*TASK DIRECTIONS*.
The lines to reproduce run from the first one below to the line containing "pen holder: none", both included. Reproduce them exactly and nothing else.

*PROVIDED RECORDS*.
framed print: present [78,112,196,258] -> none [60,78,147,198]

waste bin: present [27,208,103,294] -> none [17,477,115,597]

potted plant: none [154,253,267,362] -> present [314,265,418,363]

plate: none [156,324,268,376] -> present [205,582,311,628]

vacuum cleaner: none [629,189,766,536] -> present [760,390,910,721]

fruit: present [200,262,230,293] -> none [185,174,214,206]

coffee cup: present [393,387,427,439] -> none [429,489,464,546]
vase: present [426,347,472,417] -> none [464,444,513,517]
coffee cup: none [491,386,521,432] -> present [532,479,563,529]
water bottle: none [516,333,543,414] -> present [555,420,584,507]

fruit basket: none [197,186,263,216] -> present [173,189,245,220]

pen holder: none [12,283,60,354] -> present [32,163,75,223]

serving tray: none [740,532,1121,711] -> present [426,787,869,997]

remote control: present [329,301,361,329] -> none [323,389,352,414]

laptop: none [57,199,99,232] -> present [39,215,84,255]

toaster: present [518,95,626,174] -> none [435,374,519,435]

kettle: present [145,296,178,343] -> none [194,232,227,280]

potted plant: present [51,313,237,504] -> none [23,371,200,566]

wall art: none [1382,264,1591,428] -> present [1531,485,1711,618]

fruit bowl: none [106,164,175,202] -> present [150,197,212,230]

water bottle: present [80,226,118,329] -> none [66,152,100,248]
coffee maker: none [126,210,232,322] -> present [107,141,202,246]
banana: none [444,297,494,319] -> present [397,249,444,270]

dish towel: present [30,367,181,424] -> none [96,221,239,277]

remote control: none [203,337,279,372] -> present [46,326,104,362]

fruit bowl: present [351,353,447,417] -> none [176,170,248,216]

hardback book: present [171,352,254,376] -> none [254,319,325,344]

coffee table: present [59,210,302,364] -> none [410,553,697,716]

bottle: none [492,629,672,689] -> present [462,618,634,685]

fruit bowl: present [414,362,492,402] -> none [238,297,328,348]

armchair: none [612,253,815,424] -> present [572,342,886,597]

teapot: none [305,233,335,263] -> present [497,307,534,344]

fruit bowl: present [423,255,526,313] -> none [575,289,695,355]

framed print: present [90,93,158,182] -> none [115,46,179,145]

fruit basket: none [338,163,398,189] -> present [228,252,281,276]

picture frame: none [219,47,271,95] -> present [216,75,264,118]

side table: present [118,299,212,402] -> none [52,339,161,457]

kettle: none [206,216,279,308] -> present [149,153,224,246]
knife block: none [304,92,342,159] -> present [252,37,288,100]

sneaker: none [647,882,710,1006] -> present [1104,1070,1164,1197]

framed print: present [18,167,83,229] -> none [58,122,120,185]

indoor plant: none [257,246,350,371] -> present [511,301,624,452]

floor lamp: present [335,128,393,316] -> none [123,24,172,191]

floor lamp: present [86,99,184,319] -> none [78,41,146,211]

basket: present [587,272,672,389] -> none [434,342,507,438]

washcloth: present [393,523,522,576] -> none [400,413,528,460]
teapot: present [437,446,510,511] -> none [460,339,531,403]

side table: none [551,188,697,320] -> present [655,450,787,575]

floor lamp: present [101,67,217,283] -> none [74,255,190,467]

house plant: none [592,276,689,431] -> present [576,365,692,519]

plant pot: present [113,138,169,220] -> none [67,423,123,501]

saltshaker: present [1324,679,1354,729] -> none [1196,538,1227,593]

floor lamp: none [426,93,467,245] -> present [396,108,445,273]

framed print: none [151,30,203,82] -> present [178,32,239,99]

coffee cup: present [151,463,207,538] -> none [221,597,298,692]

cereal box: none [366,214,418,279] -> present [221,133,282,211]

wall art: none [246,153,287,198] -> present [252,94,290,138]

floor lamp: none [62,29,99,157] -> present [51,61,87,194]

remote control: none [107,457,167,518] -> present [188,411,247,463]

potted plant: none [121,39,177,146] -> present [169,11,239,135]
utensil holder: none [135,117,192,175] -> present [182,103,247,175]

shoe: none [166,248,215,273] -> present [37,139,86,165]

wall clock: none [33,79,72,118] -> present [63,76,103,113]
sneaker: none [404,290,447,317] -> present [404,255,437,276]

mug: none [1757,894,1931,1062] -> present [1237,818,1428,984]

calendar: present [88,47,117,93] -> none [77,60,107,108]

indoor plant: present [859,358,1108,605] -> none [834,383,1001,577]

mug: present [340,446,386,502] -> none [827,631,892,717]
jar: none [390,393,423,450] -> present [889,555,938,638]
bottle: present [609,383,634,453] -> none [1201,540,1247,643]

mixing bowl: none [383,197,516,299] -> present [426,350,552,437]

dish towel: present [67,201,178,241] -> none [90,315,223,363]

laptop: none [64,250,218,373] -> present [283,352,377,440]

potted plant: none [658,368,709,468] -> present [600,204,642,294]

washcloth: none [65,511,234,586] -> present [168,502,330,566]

*SOLUTION FOR THIS PROBLEM*.
framed print: present [78,112,196,258] -> none [60,78,147,198]

waste bin: present [27,208,103,294] -> none [17,477,115,597]

potted plant: none [154,253,267,362] -> present [314,265,418,363]

plate: none [156,324,268,376] -> present [205,582,311,628]

vacuum cleaner: none [629,189,766,536] -> present [760,390,910,721]

fruit: present [200,262,230,293] -> none [185,174,214,206]

coffee cup: present [393,387,427,439] -> none [429,489,464,546]
vase: present [426,347,472,417] -> none [464,444,513,517]
coffee cup: none [491,386,521,432] -> present [532,479,563,529]
water bottle: none [516,333,543,414] -> present [555,420,584,507]

fruit basket: none [197,186,263,216] -> present [173,189,245,220]

pen holder: none [12,283,60,354] -> present [32,163,75,223]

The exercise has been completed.